▶ [Travail demandé]
1 > Dans l'extrait sur Han Dong, en quelle année obtient-il son diplôme de l'université du Shandong ?
2 > Reproduisez, s'il vous plaît, tout le passage de l'extrait sur Han Dong qui va de « Si la région » jusqu'à « un véritable exil. » inclus.

▶ [Extrait choisi]
◇ ◇ ◇ ◇ ◇

Si la région est aujourd’hui assainie et développée, les « subei » ont longtemps été une population à part, pauvre, peu éduquée et méprisée, sujette à des inondations récurrentes entraînant des migrations vers Shanghai où le terme était une insulte dans le dialecte local. Pour des intellectuels de Nankin, c’était un véritable exil.

 

Etudes et enseignement dans les années d’ouverture

 

A la réouverture des universités, après la Révolution culturelle, Han Dong entre à l’université du Shandong (山东大学)  pour étudier la philosophie, et en sort diplômé en 1982. Il est alors envoyé enseigner à Xi’an (西安), à l’Institut d’économie et de finances du Shaanxi (陕西财经学院), puis à Nankin, en 1984, à l’Institut d’audit de de Nankin (南京审计学院). En fait de philosophie, il enseigne le marxisme-léninisme.

 

Mais il a commencé à écrire dès 1980…

 

Poète d’abord

 

… Et il écrit d’abord de la poésie, créant une première controverse en 1982.

 

La Pagode de l’Oie sauvage

 

Cette controverse est suscitée par son poème désormais célèbre : « La Pagode de l’oie sauvage » (有关大雁塔). Cette pagode, la Grande Pagode de l’Oie sauvage (大雁塔), initialement construite au 7ème siècle sous l’empereur Gaozong des Tang, est un site renommé de Xi’an dont l’une des fonctions est de conserver les sutras et figurines de Bouddha rapportées d’Inde par le moine Xuanzang (玄奘) en 645. Elle est généralement l’objet d’une vénération quasi religieuse dont Han Dong s’amuse à montrer l’aspect superficiel.

 

La Grande Pagode de l’Oie sauvage

 

有关大雁塔                             De la Pagode de l’oie sauvage 
我们又能知道些什么              que peut-on savoir vraiment ?

◇ ◇ ◇ ◇ ◇

▶ [Lignes fournies]
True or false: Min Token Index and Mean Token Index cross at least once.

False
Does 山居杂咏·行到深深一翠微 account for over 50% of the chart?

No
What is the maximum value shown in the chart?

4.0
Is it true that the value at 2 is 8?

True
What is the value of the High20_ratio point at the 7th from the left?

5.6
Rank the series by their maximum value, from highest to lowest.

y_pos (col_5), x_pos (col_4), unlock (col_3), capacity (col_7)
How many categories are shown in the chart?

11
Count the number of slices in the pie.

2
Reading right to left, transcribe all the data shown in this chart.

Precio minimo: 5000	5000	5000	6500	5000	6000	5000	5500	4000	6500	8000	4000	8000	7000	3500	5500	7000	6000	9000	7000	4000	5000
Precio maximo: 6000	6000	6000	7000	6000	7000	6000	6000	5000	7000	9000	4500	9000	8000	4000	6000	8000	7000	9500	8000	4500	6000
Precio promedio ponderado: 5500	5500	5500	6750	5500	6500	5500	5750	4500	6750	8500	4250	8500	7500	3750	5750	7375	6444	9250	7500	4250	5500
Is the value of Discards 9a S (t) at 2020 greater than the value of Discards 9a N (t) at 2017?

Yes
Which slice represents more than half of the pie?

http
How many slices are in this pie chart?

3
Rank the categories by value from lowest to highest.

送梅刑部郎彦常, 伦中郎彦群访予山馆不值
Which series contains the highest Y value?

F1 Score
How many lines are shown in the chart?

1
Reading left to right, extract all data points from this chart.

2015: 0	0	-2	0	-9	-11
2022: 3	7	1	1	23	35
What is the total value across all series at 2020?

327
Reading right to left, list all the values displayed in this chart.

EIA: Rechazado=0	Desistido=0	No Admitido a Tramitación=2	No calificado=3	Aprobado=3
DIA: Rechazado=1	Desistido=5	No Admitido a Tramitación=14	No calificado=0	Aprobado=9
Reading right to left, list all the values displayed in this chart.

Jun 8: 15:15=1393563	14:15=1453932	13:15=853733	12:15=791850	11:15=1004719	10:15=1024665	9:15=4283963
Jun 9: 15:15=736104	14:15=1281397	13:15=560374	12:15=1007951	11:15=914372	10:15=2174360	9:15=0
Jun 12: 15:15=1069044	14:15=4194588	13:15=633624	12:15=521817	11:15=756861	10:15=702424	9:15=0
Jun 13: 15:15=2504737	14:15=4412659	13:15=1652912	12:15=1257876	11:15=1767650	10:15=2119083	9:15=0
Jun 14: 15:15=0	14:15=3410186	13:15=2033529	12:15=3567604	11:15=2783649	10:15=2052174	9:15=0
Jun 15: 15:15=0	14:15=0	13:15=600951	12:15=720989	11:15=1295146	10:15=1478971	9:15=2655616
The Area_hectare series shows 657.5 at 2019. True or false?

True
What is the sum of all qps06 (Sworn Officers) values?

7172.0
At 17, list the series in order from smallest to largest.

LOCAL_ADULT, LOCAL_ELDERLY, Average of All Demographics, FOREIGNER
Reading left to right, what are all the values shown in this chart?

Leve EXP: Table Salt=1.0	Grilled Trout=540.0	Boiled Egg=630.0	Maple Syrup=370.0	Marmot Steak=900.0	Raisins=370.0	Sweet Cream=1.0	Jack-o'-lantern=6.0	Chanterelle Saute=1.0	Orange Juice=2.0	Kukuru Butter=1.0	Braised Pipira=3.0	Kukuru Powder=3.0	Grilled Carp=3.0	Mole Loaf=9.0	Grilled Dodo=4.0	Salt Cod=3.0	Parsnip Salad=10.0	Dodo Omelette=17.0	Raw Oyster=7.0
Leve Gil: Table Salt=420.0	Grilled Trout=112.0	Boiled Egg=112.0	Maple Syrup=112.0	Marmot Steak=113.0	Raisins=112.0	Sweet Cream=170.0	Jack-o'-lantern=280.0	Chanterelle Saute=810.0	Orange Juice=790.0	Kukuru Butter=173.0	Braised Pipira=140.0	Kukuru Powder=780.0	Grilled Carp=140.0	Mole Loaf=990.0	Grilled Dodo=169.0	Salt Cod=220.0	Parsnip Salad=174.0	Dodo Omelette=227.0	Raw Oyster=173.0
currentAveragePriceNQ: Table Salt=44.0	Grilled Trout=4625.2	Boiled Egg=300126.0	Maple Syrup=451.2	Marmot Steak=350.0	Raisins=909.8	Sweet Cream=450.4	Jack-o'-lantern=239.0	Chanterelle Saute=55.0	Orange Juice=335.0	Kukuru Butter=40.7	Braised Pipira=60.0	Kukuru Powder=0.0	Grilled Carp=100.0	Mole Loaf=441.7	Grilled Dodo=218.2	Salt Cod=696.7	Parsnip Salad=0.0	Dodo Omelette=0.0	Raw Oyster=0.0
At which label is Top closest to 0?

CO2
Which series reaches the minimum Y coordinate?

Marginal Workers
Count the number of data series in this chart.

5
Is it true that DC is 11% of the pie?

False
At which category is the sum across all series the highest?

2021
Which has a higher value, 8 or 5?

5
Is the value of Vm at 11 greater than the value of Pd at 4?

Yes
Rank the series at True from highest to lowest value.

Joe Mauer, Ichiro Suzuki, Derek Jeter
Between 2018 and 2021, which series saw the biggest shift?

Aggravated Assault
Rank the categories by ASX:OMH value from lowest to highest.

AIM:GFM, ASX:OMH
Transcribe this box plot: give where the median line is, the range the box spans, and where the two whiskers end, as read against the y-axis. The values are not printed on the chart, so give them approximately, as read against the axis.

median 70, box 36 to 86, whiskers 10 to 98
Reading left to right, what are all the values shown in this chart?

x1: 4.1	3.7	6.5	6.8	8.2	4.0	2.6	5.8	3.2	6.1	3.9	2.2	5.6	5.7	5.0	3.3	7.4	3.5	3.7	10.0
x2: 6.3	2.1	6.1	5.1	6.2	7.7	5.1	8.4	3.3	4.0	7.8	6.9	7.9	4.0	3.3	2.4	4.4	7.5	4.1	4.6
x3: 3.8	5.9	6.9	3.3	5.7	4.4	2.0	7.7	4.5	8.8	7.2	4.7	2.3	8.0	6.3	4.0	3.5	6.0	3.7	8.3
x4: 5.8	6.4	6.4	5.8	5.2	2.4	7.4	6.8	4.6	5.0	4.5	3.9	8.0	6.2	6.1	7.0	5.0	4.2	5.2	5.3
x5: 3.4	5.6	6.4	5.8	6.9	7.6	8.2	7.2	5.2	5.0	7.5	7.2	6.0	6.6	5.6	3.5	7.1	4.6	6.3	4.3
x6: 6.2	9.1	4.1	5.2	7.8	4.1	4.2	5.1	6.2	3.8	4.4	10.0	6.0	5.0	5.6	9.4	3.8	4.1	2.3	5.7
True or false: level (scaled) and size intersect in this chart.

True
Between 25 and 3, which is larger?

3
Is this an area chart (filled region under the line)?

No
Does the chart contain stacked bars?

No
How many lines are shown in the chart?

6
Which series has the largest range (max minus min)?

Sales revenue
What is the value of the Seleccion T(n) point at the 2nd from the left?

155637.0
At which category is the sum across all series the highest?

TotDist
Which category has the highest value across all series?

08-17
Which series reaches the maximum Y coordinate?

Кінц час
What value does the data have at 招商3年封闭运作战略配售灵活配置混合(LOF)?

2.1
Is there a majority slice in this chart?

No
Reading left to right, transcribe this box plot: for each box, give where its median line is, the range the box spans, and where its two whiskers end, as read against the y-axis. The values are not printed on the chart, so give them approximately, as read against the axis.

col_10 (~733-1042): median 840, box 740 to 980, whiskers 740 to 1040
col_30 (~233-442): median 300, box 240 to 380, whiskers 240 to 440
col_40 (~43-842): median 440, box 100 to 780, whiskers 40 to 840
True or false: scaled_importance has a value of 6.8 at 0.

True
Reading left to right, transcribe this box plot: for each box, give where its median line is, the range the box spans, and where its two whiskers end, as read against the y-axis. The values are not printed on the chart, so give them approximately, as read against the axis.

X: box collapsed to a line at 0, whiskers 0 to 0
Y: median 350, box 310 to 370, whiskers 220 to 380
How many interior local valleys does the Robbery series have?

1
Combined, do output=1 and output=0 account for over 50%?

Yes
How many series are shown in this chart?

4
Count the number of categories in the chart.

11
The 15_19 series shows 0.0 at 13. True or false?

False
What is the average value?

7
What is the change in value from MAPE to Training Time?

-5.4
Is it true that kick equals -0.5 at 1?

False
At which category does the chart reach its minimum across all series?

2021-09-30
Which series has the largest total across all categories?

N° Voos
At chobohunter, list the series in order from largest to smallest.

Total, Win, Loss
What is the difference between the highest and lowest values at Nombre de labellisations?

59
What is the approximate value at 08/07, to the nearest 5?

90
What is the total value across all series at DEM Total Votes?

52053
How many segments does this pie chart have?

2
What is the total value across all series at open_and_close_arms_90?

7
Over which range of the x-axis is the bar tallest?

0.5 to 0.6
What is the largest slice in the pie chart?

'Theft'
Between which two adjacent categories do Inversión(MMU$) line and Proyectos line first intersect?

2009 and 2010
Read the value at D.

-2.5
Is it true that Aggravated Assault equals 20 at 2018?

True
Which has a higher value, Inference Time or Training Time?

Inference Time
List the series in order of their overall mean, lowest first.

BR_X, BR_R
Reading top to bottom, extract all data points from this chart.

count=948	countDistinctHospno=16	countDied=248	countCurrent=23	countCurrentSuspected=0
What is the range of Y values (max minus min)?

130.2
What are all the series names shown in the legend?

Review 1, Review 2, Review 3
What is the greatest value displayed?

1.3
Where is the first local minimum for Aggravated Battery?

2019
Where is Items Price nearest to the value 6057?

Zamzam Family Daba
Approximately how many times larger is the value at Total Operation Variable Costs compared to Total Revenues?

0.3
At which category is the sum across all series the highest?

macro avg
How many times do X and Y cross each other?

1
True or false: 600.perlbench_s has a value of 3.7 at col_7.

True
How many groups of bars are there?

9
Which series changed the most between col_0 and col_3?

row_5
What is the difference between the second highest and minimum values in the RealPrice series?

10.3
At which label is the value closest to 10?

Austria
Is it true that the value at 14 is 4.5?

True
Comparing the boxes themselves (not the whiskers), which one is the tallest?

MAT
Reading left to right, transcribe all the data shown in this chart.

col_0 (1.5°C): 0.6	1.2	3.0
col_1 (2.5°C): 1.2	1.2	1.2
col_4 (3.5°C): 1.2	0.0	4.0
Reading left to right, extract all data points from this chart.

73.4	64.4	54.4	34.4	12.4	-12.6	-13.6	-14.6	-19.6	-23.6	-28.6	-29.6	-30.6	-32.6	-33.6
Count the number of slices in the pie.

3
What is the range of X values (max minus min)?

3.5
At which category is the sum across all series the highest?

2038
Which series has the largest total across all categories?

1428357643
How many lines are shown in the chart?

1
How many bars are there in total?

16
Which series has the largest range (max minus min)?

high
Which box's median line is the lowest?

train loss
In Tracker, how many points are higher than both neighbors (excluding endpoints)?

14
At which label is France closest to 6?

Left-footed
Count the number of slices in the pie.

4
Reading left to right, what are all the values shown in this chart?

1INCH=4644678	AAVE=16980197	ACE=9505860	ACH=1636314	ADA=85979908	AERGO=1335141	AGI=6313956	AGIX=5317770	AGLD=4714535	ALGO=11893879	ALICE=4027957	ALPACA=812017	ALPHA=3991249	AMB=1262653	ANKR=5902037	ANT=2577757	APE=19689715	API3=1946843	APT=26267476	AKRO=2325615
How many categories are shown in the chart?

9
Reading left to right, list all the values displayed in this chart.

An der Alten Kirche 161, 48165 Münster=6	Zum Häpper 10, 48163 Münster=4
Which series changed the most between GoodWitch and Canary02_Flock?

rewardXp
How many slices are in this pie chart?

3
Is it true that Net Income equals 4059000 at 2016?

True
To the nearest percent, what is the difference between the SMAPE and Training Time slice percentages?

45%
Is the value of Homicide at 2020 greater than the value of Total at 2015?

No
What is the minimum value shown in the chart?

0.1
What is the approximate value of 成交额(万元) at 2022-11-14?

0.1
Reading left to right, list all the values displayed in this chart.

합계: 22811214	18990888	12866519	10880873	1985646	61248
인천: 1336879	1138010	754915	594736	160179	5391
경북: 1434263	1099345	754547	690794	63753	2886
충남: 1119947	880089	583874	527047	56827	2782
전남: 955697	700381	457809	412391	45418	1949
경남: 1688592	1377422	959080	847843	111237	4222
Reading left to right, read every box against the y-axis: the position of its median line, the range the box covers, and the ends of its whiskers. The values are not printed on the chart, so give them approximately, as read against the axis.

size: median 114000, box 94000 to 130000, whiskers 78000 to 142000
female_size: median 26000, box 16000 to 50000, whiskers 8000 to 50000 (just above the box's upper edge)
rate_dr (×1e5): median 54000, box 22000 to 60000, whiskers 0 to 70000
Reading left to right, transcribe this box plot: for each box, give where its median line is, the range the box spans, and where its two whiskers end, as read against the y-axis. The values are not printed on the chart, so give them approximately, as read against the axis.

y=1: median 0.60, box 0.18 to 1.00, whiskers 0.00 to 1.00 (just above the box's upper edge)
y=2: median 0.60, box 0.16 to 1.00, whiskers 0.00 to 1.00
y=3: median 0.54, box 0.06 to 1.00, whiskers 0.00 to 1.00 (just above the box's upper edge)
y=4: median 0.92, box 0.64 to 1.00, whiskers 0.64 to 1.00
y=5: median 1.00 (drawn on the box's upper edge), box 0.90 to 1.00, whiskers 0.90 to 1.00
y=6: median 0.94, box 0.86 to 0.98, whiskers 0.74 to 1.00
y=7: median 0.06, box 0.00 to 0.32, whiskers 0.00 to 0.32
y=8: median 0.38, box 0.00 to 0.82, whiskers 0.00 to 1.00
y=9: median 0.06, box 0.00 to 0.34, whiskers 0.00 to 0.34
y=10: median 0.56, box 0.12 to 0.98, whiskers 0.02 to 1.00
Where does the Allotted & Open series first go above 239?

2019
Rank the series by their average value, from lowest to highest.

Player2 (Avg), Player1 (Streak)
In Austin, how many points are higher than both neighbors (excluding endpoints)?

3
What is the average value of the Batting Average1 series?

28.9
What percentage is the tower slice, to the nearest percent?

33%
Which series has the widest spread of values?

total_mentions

◇ ◇ ◇ ◇ ◇

▶ [Réponses fournies]
1 > En 1982.

2 >
Si la région est aujourd’hui assainie et développée, les « subei » ont longtemps été une population à part, pauvre, peu éduquée et méprisée, sujette à des inondations récurrentes entraînant des migrations vers Shanghai où le terme était une insulte dans le dialecte local. Pour des intellectuels de Nankin, c’était un véritable exil.